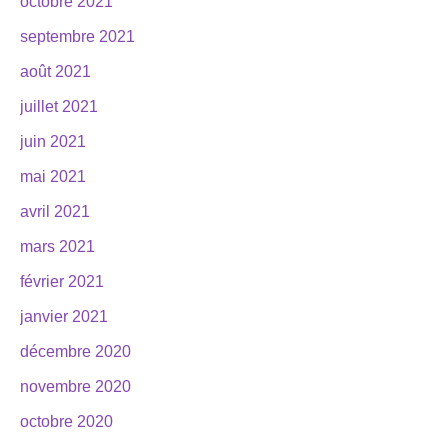
octobre 2021
septembre 2021
août 2021
juillet 2021
juin 2021
mai 2021
avril 2021
mars 2021
février 2021
janvier 2021
décembre 2020
novembre 2020
octobre 2020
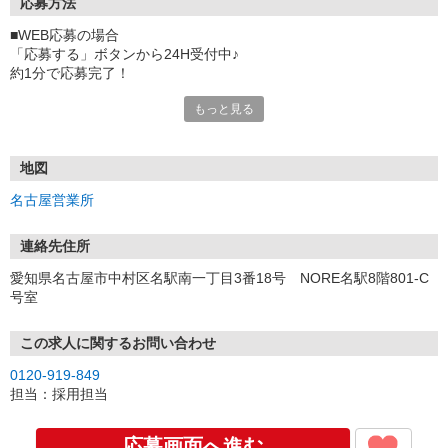
応募方法
■WEB応募の場合
「応募する」ボタンから24H受付中♪
約1分で応募完了！
もっと見る
■電話応募の場合
電話応募も歓迎！（受付:10:00〜20:00）
土日祝も受付中♪
地図
【選考フロー】
名古屋営業所
①応募から3営業日を目安に、メールorお電話でご連絡します。
②面接日時を決定！「0120」から始まる電話番号からご連絡します
★スマホでWEB面接（LINEなど）・出張面接・事務所面接と選べま
連絡先住所
す
愛知県名古屋市中村区名駅南一丁目3番18号 NORE名駅8階801-C
③面接実施（履歴書不要）
号室
④勤務開始（スタート日は応相談）
※ご希望があれば、職場見学の調整もOKです！
この求人に関するお問い合わせ
お気軽にご応募ください♪
0120-919-849
担当：採用担当
応募画面へ進む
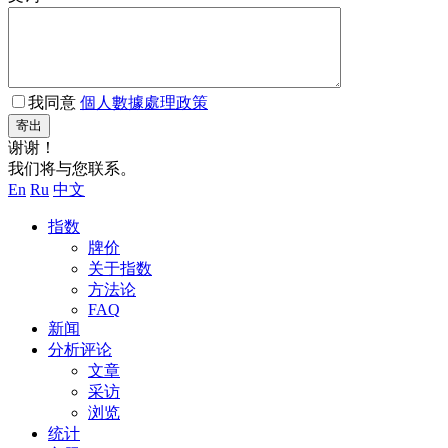
我同意
個人數據處理政策
寄出
谢谢！
我们将与您联系。
En
Ru
中文
指数
牌价
关于指数
方法论
FAQ
新闻
分析评论
文章
采访
浏览
统计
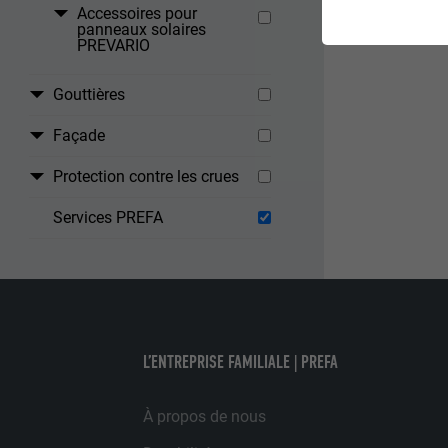
ESSENTIELS
Accessoires pour
panneaux solaires
Les cookies du 
PREVARIO
garantissent qu
Gouttières
NOM
Façade
STATISTIQUES 
FOURNISSE
Les cookies « S
Protection contre les crues
Internet est uti
EXPIRATION
Internet.
Services PREFA
NOM
UTILITÉ
MARKETING ET 
FOURNISSE
Les cookies « M
annonceurs (pres
EXPIRATION
L’ENTREPRISE FAMILIALE | PREFA
visiteurs à tra
NOM
plateformes vid
UTILITÉ
FOURNISSE
À propos de nous
NOM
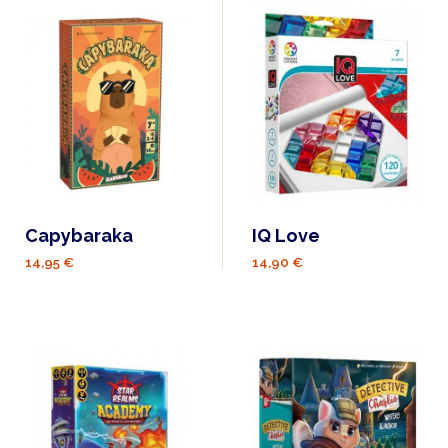
Capybaraka
IQ Love
14,95 €
14,90 €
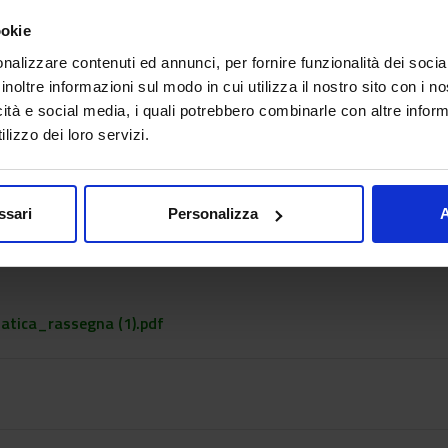
ookie
nalizzare contenuti ed annunci, per fornire funzionalità dei socia
inoltre informazioni sul modo in cui utilizza il nostro sito con i 
icità e social media, i quali potrebbero combinarle con altre inform
lizzo dei loro servizi.
ssari
Personalizza
A
iatica_rassegna (1).pdf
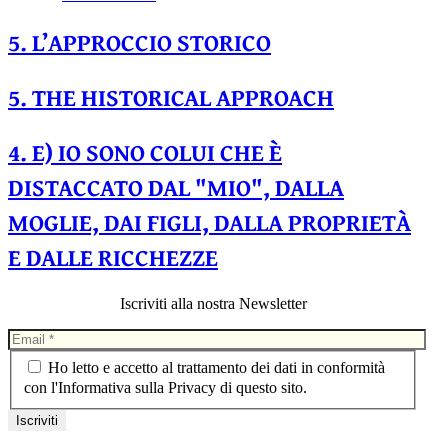
5. L’APPROCCIO STORICO
5. THE HISTORICAL APPROACH
4. E) IO SONO COLUI CHE È
DISTACCATO DAL "MIO", DALLA
MOGLIE, DAI FIGLI, DALLA PROPRIETÀ
E DALLE RICCHEZZE
Iscriviti alla nostra Newsletter
Ho letto e accetto al trattamento dei dati in conformità
con l'Informativa sulla Privacy di questo sito.
Privacy Policy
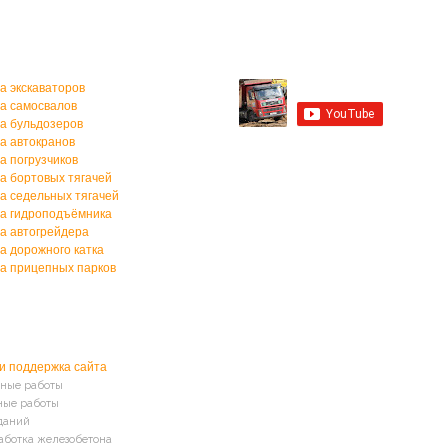
а спецтехники
Мы на YouTube
а экскаваторов
а самосвалов
а бульдозеров
а автокранов
Мы в Контакте
а погрузчиков
а бортовых тягачей
а седельных тягачей
а гидроподъёмника
а автогрейдера
а дорожного катка
а прицепных парков
и поддержка сайта
ные работы
ные работы
даний
аботка железобетона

◆ **Instructions to follow**
Quote the material exactly, from the line containing "а спецтехники" through the end of the material, including both ends.

◆ **Your response**
а спецтехники
Мы на YouTube
а экскаваторов
а самосвалов
а бульдозеров
а автокранов
Мы в Контакте
а погрузчиков
а бортовых тягачей
а седельных тягачей
а гидроподъёмника
а автогрейдера
а дорожного катка
а прицепных парков
и поддержка сайта
ные работы
ные работы
даний
аботка железобетона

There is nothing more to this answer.